The pathogenesis of myonecrosis is complex and involves the combined actions of a variety of venom components, such as myotoxins and metalloproteinases [12][18]. Nowadays, parenteral administration of animal-derived antivenoms that consist of whole IgG molecules (∼150 kDa), F(ab′)2 or Fab fragments [19][22] constitutes the only specific treatment for snakebite envenoming. But despite the success of this therapy in neutralizing toxins responsible for the systemic effects of snakebite envenomation, this antivenom presents a limited effectiveness in protecting against establishment of myonecrosis [23]. Therefore, advances in the treatment of this local pathology may be achieved by elucidating the snake venom components involved in its genesis and the molecular basis of their mechanism of action.

Phospholipases A2 (PLA2s) are the most abundant proteins found in Viperidae snake venoms [24] and, in addition to their well-established ability to hydrolyze lysophospholipids in a calcium-dependent mechanism [25], these proteins can display toxic effects by different mechanisms [26]. A recent phylogenetic study shows that snake venom PLA2s can be classified into two groups according to their evolutionary derivation: i) the calcium-dependent catalytically active enzymes, such as Asp49-, Asn49- and Gln49-PLA2s; and ii) the catalytically inactive PLA2s that exert their effects through a still unresolved calcium-independent mechanism (Lys49-, Arg49- and some Asp49-PLA2s) [27]. The former group usually includes acidic PLA2s that act as monomeric toxins whereas the latter includes basic PLA2s that adopt a homodimeric configuration [27].

----------

TASK DIRECTIONS
Continue the text on snake venom phospholipases A2 and myonecrosis, starting after its last sentence.

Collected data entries
----------

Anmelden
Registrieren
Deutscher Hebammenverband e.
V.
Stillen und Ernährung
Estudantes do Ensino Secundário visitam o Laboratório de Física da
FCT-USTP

----------

RESULT FOR THIS EXERCISE
Despite their lack of enzymatic activity, Lys49-PLA2 myotoxins play a key role in myonecrosis, given that when they are selectively neutralized, most of the muscle-damaging effect of whole venoms is prevented [28][32]. In addition, several other biological activities have been described for these toxins both in vivo and in vitro [15]. Although myotoxic Lys49-PLA2s are devoid of significant neurotoxicity in vivo [15], some of them are able to induce an inhibitory neuromuscular activity in vitro [33][38]. Recently, a review of experimental evidence on this topic has suggested that both the in vitro neuromuscular blockade and the muscle damage induced by Lys49-PLA2s are consequences of their general muscle membrane-destabilizing activity [38].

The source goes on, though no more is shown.